Cada una de ellas tuvo un desencadenante y una sociología diferentes, pero todas coinciden en el vandalismo. Macron habla de un «proceso de descivilización»; Sebastian Roché (Universidad de Grenoble), de la «normalización de la violencia»; Molly O’Brien Castro (Universidad de Tours), de la llegada de «una era postpolítica». La agitación se ha convertido en un fin en sí. El mensaje es el cabreo.

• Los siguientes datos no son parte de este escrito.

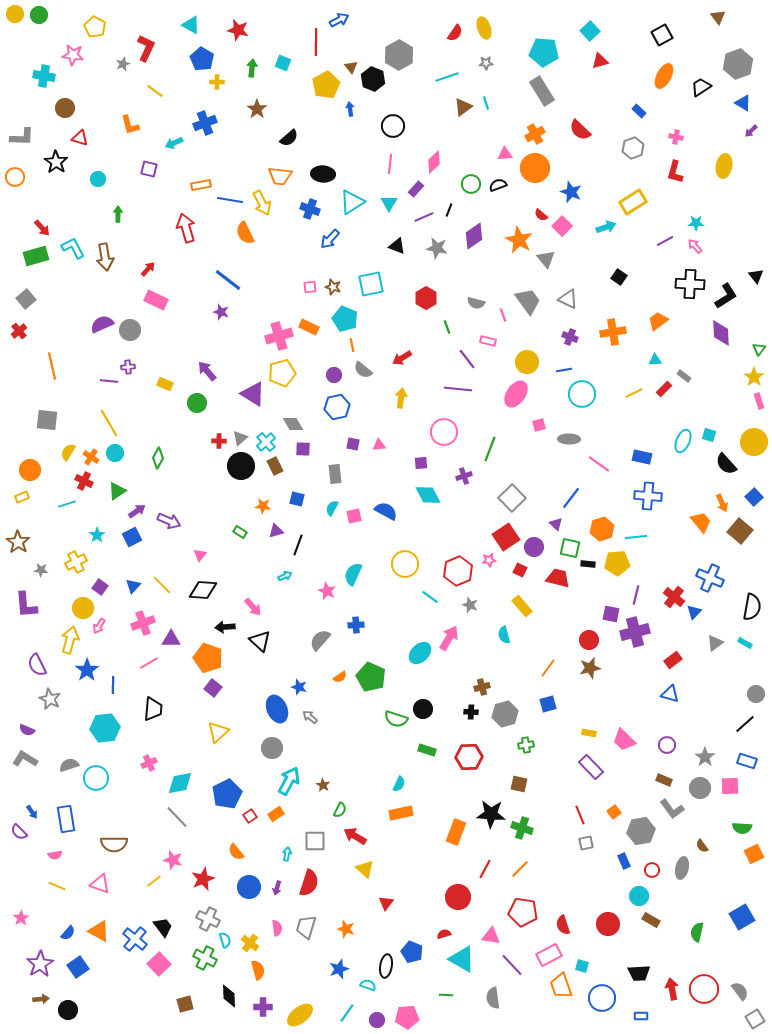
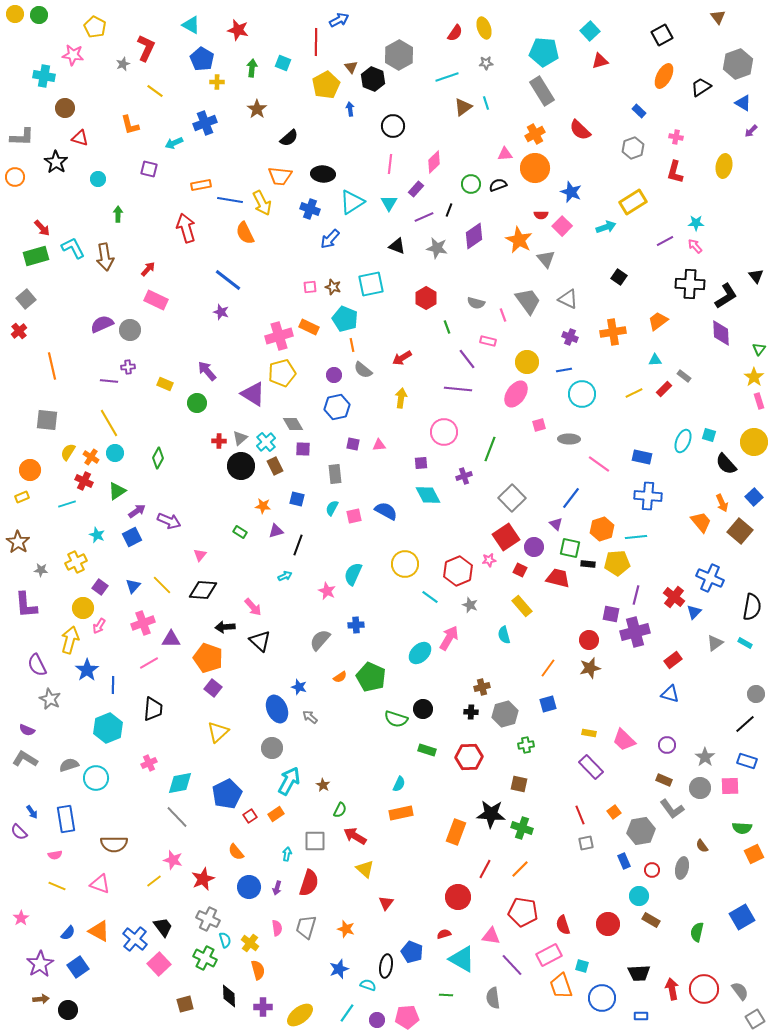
red semicircle at (541, 215): rotated 40 degrees counterclockwise
cyan star at (97, 535): rotated 14 degrees counterclockwise
cyan hexagon at (105, 728): moved 3 px right; rotated 16 degrees counterclockwise
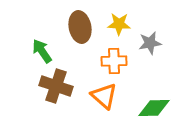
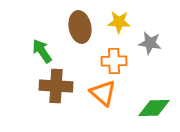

¡Todo esto es tan francés!
Me refiero a los polisílabos rebuscados (descivilización, postpolítica), pero también a las rabietas con destrozo de mobiliario urbano. «El francés se alumbra en las tinieblas y se organiza en el caos», ironiza Pierre Daninos. Ha alcanzado las más altas cotas de civilización a base de organizar pollos y revoluciones y ha tenido siempre la fortuna de que, cuando todo parecía abocado al colapso, surgía una Juana de Arco o un Napoleón que lo conducía a la victoria, a la excelencia cultural o a ambas cosas.
«El milagro acompaña a Francia en su historia», sentencia Daninos. ¿Por qué debería renunciar a un método que tan buen resultado le ha dado?